[Start TEXT TO READ]

The Federal Reserve Bank of New York’s Survey of Consumer Expectations Household Spending Survey found that in 2024, respondents would like to put a higher priority on debt reduction than they have in recent years. How many will put their good intentions into action?

New York Fed survey shows hypothetical good intentions

The survey found that 38.4% of households would, in theory, put an unexpected 10% pay increase towards paying down debt. That’s up from 33.8% a year earlier and is the highest reading since August of 2016.

On top of that, 45.6% say they’d put a 10% pay windfall towards saving or investing. So combined, that makes 84% of Americans who would put the extra money towards improving their long-term finances rather than towards immediate spending.

This suggests that people are starting to get the message that they need to save more and borrow less. Notably, the survey question concerned a hypothetical pay raise rather than how people intend to handle their current financial resources.

Saving and borrowing behaviors belie those good intentions

What they are doing with their income currently tells a different story. As of late 2023, the personal saving rate of American households stood at 4.1%. That’s well below the 50-year average of 7.6%.

[End TEXT TO READ]
[Start MATERIAL SUPPLIED]

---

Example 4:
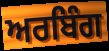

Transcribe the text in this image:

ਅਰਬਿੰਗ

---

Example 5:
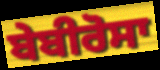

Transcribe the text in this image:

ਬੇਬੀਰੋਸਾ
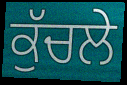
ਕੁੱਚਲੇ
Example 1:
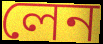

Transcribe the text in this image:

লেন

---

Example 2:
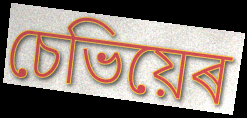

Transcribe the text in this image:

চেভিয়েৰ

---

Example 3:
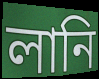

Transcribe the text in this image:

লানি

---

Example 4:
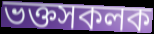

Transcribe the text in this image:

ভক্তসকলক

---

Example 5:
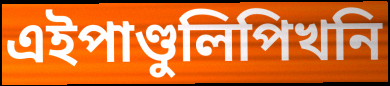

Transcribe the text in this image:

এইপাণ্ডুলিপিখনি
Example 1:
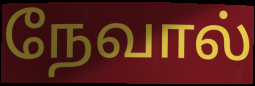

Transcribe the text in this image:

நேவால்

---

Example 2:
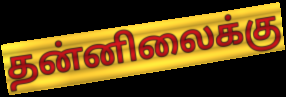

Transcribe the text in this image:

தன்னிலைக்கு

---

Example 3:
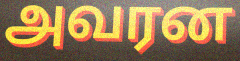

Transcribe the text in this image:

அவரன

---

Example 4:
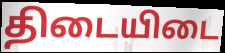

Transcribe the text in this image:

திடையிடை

[End MATERIAL SUPPLIED]
[Start MATERIAL SUPPLIED]

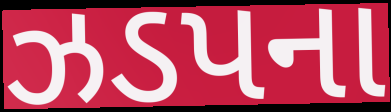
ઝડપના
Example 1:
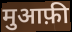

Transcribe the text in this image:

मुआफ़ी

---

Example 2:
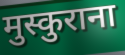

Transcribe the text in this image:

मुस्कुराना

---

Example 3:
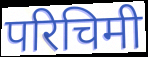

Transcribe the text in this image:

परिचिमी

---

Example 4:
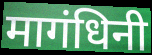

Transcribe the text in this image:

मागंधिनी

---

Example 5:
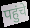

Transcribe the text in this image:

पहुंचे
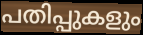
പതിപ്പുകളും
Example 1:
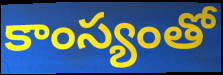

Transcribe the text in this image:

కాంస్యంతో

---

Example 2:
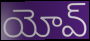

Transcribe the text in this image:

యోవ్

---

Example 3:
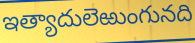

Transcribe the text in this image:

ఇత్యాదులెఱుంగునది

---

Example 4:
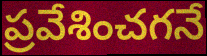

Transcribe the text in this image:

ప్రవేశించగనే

[End MATERIAL SUPPLIED]
[Start MATERIAL SUPPLIED]

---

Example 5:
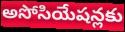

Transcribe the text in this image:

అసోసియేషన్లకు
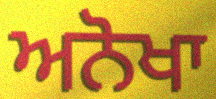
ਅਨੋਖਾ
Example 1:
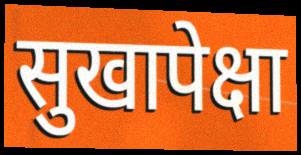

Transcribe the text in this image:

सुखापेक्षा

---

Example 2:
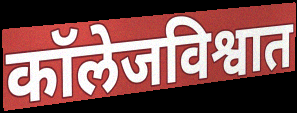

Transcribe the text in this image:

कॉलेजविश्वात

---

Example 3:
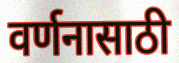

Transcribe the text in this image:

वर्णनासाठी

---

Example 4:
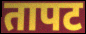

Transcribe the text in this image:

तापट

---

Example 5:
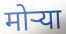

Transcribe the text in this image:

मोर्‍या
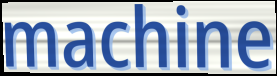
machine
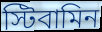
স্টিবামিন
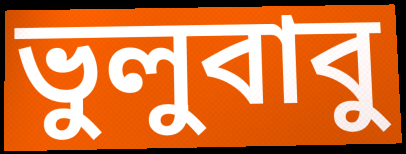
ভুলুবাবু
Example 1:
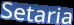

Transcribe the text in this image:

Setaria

[End MATERIAL SUPPLIED]

EXERCISE SET:
• a. In the household spending text, why are Americans' saving and borrowing said to tell a different story from their stated intentions? Answer in one to three sentences.
• b. Summarize the household spending text in two sentences.
• c. Copy from the household spending text the part that opens with the words containing "On top of that, 45.6%" and closes with "current financial resources.".

IN RESPONSE:
• a. As of late 2023, the personal saving rate of American households was 4.1%. That is well below the 50-year average of 7.6%. The survey's good intentions, meanwhile, concerned only a hypothetical pay raise.

• b. A New York Fed survey found that 38.4% of households would put an unexpected 10% raise toward paying down debt, the highest share since August 2016, and another 45.6% would save or invest it, for a combined 84%. Those answers concerned a hypothetical raise, though, and the actual personal saving rate stood at 4.1% in late 2023, well below the 50-year average of 7.6%.

• c.
On top of that, 45.6% say they’d put a 10% pay windfall towards saving or investing. So combined, that makes 84% of Americans who would put the extra money towards improving their long-term finances rather than towards immediate spending.

This suggests that people are starting to get the message that they need to save more and borrow less. Notably, the survey question concerned a hypothetical pay raise rather than how people intend to handle their current financial resources.